It’s in the game

Turner’s e-sports league is set to debut in 2016

If you grew up watching TBS, Turner Sports used to mean the Braves, Dusty Rhodes, and those interminable Goodwill Games that interrupted your “Bewitched” reruns for days. Today it’s best known as the home of the first two rounds of the Major League Baseball playoffs and for its top-notch coverage of the NBA and golf. Turner Sports is one of the biggest sports broadcasters in the world and works intimately with the biggest sports organizations, and now it’s turning its focus from the court to the screen with a new e-sports league.

??
“As we constantly look to bring the next new exciting sport to the forefront, this is one that came out,” Lenny Daniels, president of Turner Sports, tells Creative Loafing about the new venture.

??
Mainstream media often acts like e-sports are new or obscure, treating them like a weird, cult mystery for your weird, cloistered nephew.
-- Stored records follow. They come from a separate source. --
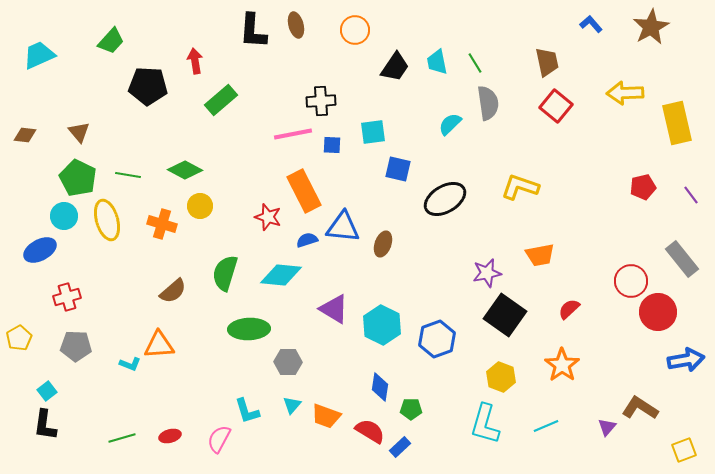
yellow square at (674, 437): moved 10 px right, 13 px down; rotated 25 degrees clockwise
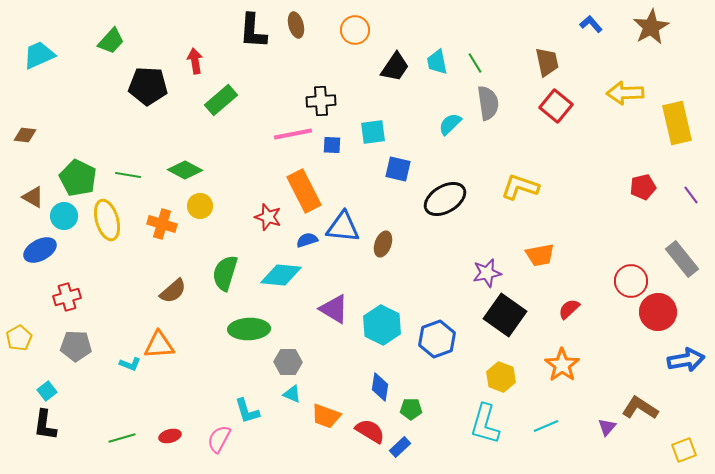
brown triangle at (79, 132): moved 46 px left, 65 px down; rotated 20 degrees counterclockwise
cyan triangle at (292, 405): moved 11 px up; rotated 48 degrees counterclockwise
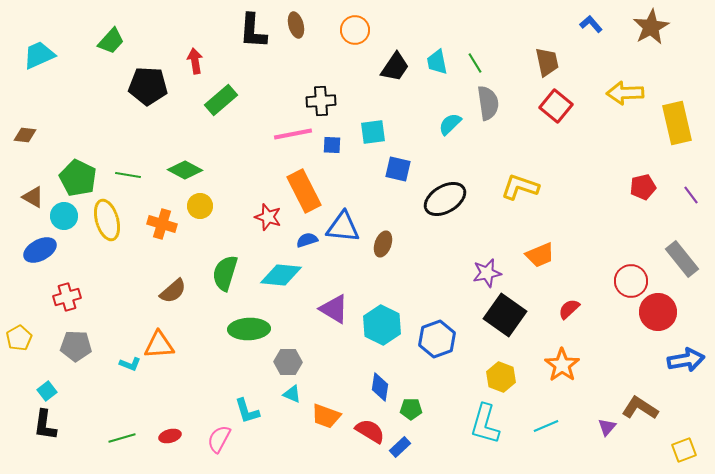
orange trapezoid at (540, 255): rotated 12 degrees counterclockwise
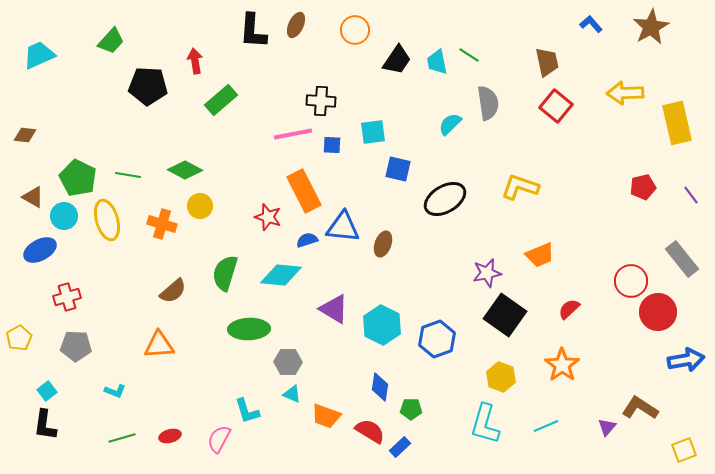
brown ellipse at (296, 25): rotated 40 degrees clockwise
green line at (475, 63): moved 6 px left, 8 px up; rotated 25 degrees counterclockwise
black trapezoid at (395, 67): moved 2 px right, 7 px up
black cross at (321, 101): rotated 8 degrees clockwise
cyan L-shape at (130, 364): moved 15 px left, 27 px down
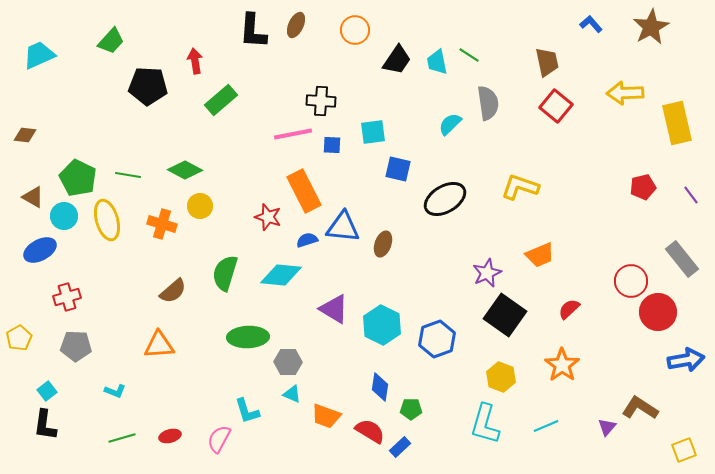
purple star at (487, 273): rotated 12 degrees counterclockwise
green ellipse at (249, 329): moved 1 px left, 8 px down
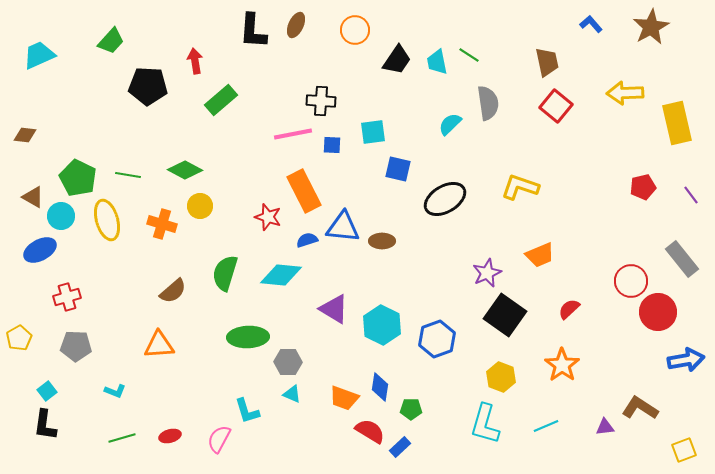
cyan circle at (64, 216): moved 3 px left
brown ellipse at (383, 244): moved 1 px left, 3 px up; rotated 70 degrees clockwise
orange trapezoid at (326, 416): moved 18 px right, 18 px up
purple triangle at (607, 427): moved 2 px left; rotated 42 degrees clockwise
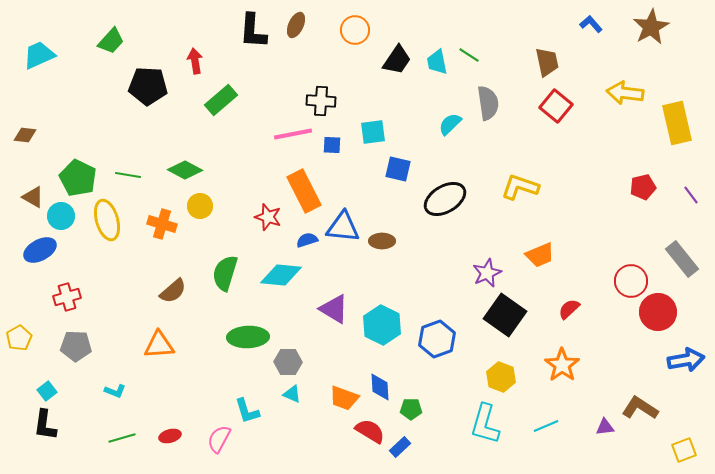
yellow arrow at (625, 93): rotated 9 degrees clockwise
blue diamond at (380, 387): rotated 12 degrees counterclockwise
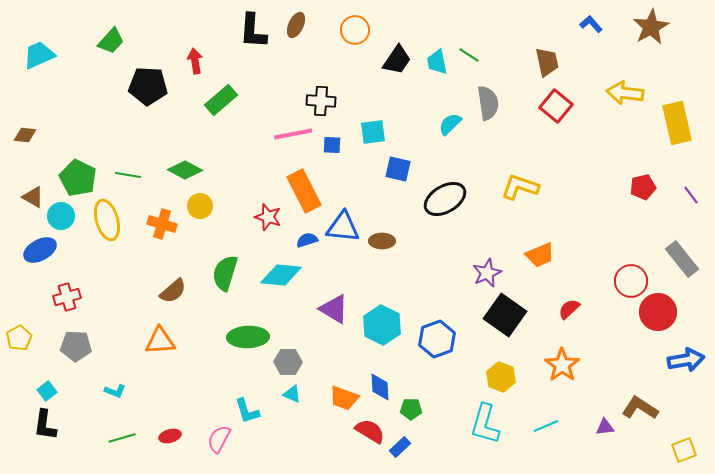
orange triangle at (159, 345): moved 1 px right, 4 px up
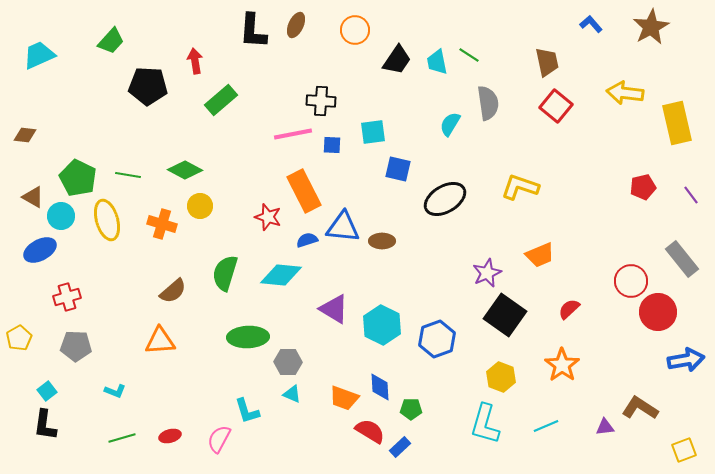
cyan semicircle at (450, 124): rotated 15 degrees counterclockwise
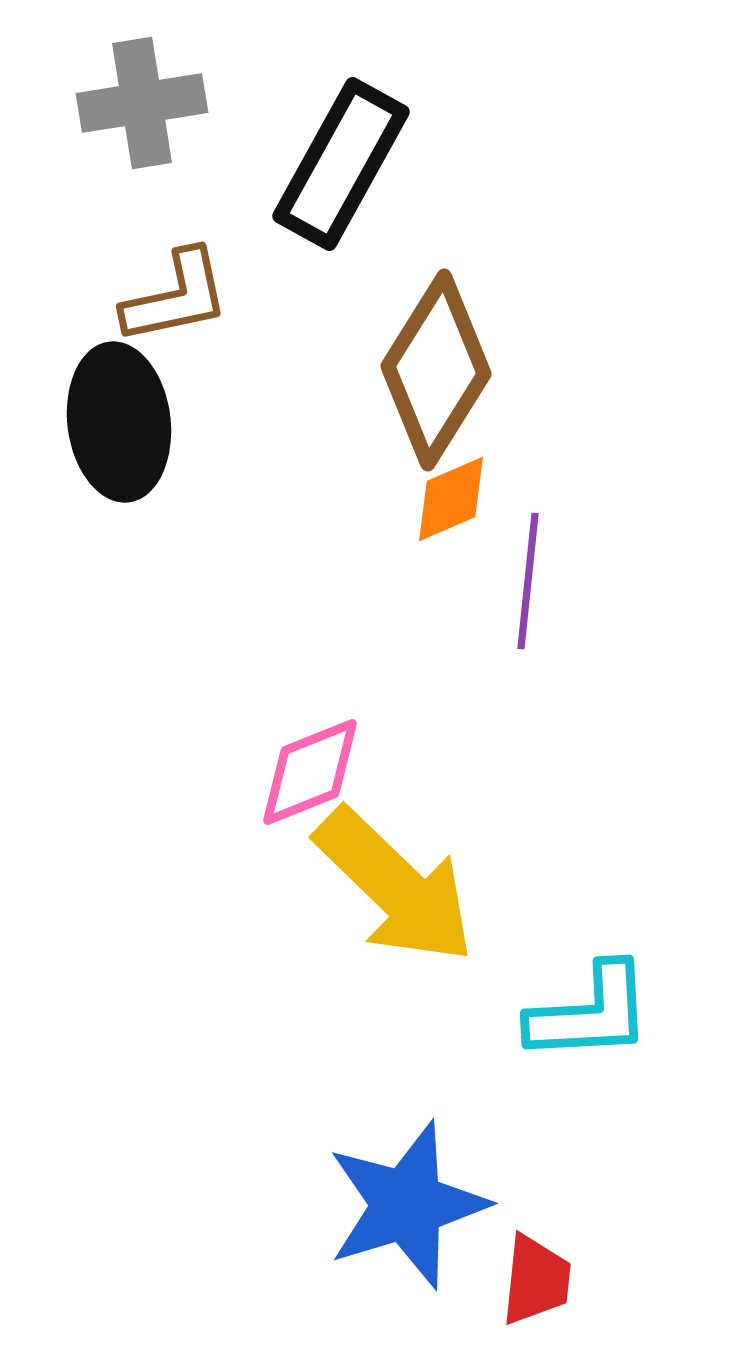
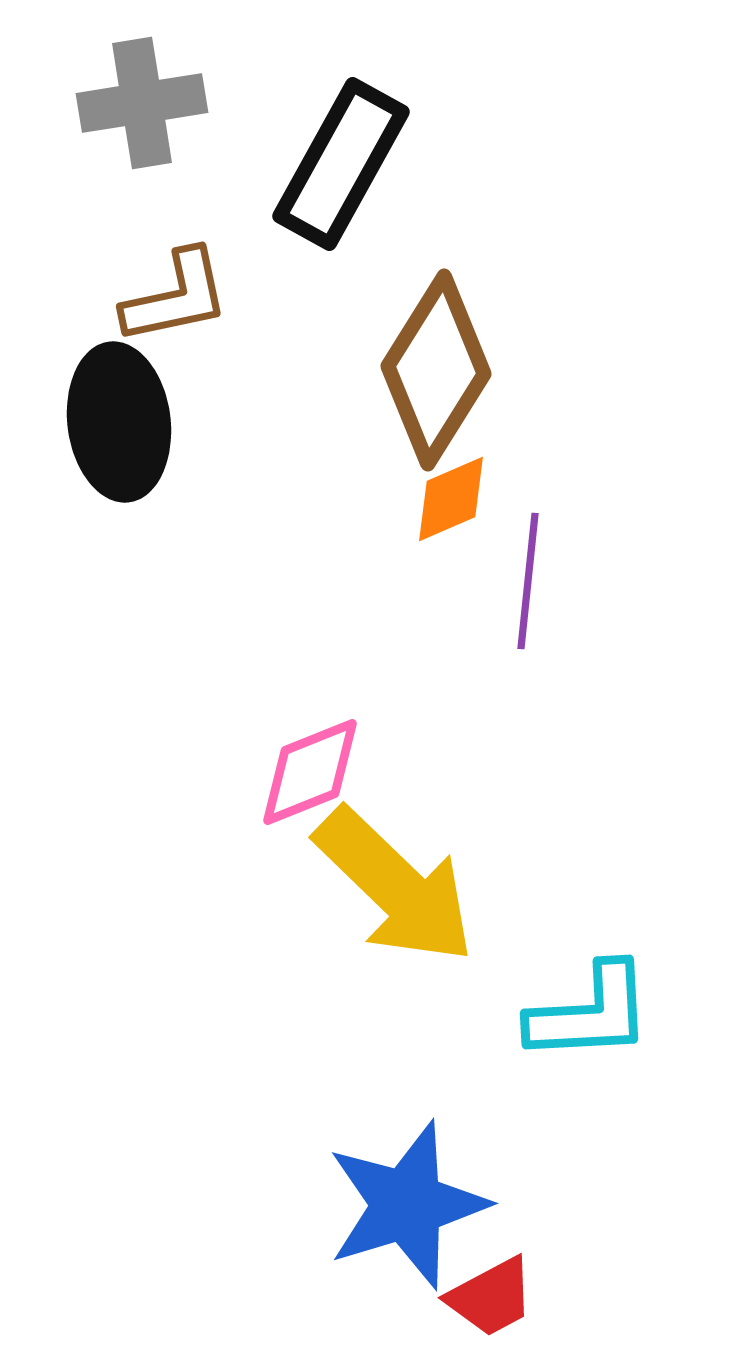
red trapezoid: moved 45 px left, 17 px down; rotated 56 degrees clockwise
None of that is true. There’s a massive international audience that streams various e-sports games every day, and if you’re under a certain age there’s a great chance you’d rather watch League of Legends games online than baseball or football games on TV. The biggest tournaments draw more online viewers than most sports pull on TV, and give out some of the largest prize pools of any professional sport — this year’s International, the primary Dota 2 tournament, gave out more than $18 million to its players. E-sports have been thriving online for years, and networks like ESPN and Turner are still trying to catch up.

??
Together with the sports and talent management agency WME-IMG, Turner will produce a biannual series of gaming events that’ll run for 10 weeks each season on TBS on Friday nights, with live coverage airing online throughout the week. The first season starts in 2016 and will focus on the game Counter-Strike: Global Offensive, a team-based first-person shooter made by Valve. “It’s easy to understand compared to some of the other games,” Daniels says. “When you’re talking about bringing this to a mainstream audience who may not have seen this before, you want to be able to explain it in as simple terms as you can, so that made a lot of sense.” The production will take place at Turner’s Techwood campus studios, and the company speaks big about turning Atlanta into the “East Coast epicenter for e-sports.”

??
Some sports pundits and journalists don’t understand the appeal of e-sports. Fox Sports host Colin Cowherd notoriously hates the very idea, often bloviating about e-sports on his radio show and criticizing sports networks for airing them. Daniels diplomatically says he respects those opinions, but strongly disagrees with them. “It is a legitimate sport,” he says. “They are athletes. It’s teamwork, it’s passion; it’s all of the things that make up sports. Just because it’s a videogame doesn’t make it any different than golf, or anything else, for that matter. We’re going to show that these are real competitors really doing what it takes to win.”

??
As much stock as Turner is putting into e-sports, the community of fans that has helped e-sports thrive online might not be easily won over to broadcast. “Generally the e-sports community still distrusts the major networks,” says Andrew Groen, former Wired journalist and co-host of the podcast “E-sports Today”. “When televised e-sports have been attempted in the past they’ve usually been done very poorly, and then the concept of e-sports was blamed when bad shows inevitably failed. In response the e-sports community had to support competitive gaming themselves for the past two decades, and now it’s finally flourishing through online streaming networks. So I think the general reaction is ‘Why do we need TV networks? We did it ourselves already.’”

??
Groen agrees that Counter-Strike was the right choice for Turner’s league, though. “Most of the main e-sports are doing great and don’t need a Turner, but there’s one exception: Counter-Strike: Global Offensive, and it’s no coincidence that this is the main e-sport Turner is getting involved in for right now. This is an extremely popular e-sport that doesn’t have a central governing body. Fans of that game are looking for someone to give them the league that Counter-Strike deserves, and Turner could win some loyalty and good will by doing right by those fans.”

??
Existing e-sports fans might be wary, but part of Turner’s goal is to reach potential fans who’ve never seen e-sports before. As Daniels explains, “there may be people that actually would like e-sports if they were exposed to it.” He calls it “a viewership that may not be on Twitch,” Amazon’s streaming service that’s the main home for e-sports. “We’re just bringing a whole ‘nother platform that allows us to tell stories in a way that they may not have been able to be told before.”